Stored data entries:
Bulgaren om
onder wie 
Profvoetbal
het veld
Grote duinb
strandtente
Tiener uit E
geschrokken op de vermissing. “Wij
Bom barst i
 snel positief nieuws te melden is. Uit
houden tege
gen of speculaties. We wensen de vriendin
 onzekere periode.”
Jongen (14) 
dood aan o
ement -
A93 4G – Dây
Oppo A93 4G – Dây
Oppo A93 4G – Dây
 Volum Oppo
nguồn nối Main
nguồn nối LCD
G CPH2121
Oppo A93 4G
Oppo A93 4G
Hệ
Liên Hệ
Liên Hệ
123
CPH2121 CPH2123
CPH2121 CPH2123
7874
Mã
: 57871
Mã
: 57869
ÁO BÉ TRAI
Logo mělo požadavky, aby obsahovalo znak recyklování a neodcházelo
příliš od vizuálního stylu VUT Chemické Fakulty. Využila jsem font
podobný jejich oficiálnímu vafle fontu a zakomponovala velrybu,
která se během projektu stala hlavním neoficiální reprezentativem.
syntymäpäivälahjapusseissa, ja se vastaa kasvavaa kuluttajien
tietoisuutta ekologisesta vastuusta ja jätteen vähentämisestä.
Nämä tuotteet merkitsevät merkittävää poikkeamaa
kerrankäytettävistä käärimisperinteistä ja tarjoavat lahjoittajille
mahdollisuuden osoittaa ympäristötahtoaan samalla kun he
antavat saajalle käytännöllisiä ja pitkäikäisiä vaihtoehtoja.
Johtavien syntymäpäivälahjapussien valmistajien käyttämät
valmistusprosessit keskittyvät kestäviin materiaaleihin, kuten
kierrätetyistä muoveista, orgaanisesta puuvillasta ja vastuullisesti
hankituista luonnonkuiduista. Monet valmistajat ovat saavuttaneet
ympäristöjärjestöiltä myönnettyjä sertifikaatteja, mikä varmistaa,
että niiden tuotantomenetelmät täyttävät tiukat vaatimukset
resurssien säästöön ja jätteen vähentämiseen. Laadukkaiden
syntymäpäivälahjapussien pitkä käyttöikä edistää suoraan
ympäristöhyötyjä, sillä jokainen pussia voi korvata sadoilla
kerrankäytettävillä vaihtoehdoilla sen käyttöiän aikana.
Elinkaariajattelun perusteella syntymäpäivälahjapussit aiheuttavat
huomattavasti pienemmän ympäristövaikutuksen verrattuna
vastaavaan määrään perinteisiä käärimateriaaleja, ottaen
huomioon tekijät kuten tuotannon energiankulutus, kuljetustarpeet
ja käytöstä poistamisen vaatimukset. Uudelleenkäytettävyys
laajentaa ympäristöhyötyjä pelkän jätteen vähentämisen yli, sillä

Aim of the task – Update the rows above by replacing each "CPH2121" with "CPH2127" and leaving everything else unchanged.

Task response –
Bulgaren om
onder wie 
Profvoetbal
het veld
Grote duinb
strandtente
Tiener uit E
geschrokken op de vermissing. “Wij
Bom barst i
 snel positief nieuws te melden is. Uit
houden tege
gen of speculaties. We wensen de vriendin
 onzekere periode.”
Jongen (14) 
dood aan o
ement -
A93 4G – Dây
Oppo A93 4G – Dây
Oppo A93 4G – Dây
 Volum Oppo
nguồn nối Main
nguồn nối LCD
G CPH2127
Oppo A93 4G
Oppo A93 4G
Hệ
Liên Hệ
Liên Hệ
123
CPH2127 CPH2123
CPH2127 CPH2123
7874
Mã
: 57871
Mã
: 57869
ÁO BÉ TRAI
Logo mělo požadavky, aby obsahovalo znak recyklování a neodcházelo
příliš od vizuálního stylu VUT Chemické Fakulty. Využila jsem font
podobný jejich oficiálnímu vafle fontu a zakomponovala velrybu,
která se během projektu stala hlavním neoficiální reprezentativem.
syntymäpäivälahjapusseissa, ja se vastaa kasvavaa kuluttajien
tietoisuutta ekologisesta vastuusta ja jätteen vähentämisestä.
Nämä tuotteet merkitsevät merkittävää poikkeamaa
kerrankäytettävistä käärimisperinteistä ja tarjoavat lahjoittajille
mahdollisuuden osoittaa ympäristötahtoaan samalla kun he
antavat saajalle käytännöllisiä ja pitkäikäisiä vaihtoehtoja.
Johtavien syntymäpäivälahjapussien valmistajien käyttämät
valmistusprosessit keskittyvät kestäviin materiaaleihin, kuten
kierrätetyistä muoveista, orgaanisesta puuvillasta ja vastuullisesti
hankituista luonnonkuiduista. Monet valmistajat ovat saavuttaneet
ympäristöjärjestöiltä myönnettyjä sertifikaatteja, mikä varmistaa,
että niiden tuotantomenetelmät täyttävät tiukat vaatimukset
resurssien säästöön ja jätteen vähentämiseen. Laadukkaiden
syntymäpäivälahjapussien pitkä käyttöikä edistää suoraan
ympäristöhyötyjä, sillä jokainen pussia voi korvata sadoilla
kerrankäytettävillä vaihtoehdoilla sen käyttöiän aikana.
Elinkaariajattelun perusteella syntymäpäivälahjapussit aiheuttavat
huomattavasti pienemmän ympäristövaikutuksen verrattuna
vastaavaan määrään perinteisiä käärimateriaaleja, ottaen
huomioon tekijät kuten tuotannon energiankulutus, kuljetustarpeet
ja käytöstä poistamisen vaatimukset. Uudelleenkäytettävyys
laajentaa ympäristöhyötyjä pelkän jätteen vähentämisen yli, sillä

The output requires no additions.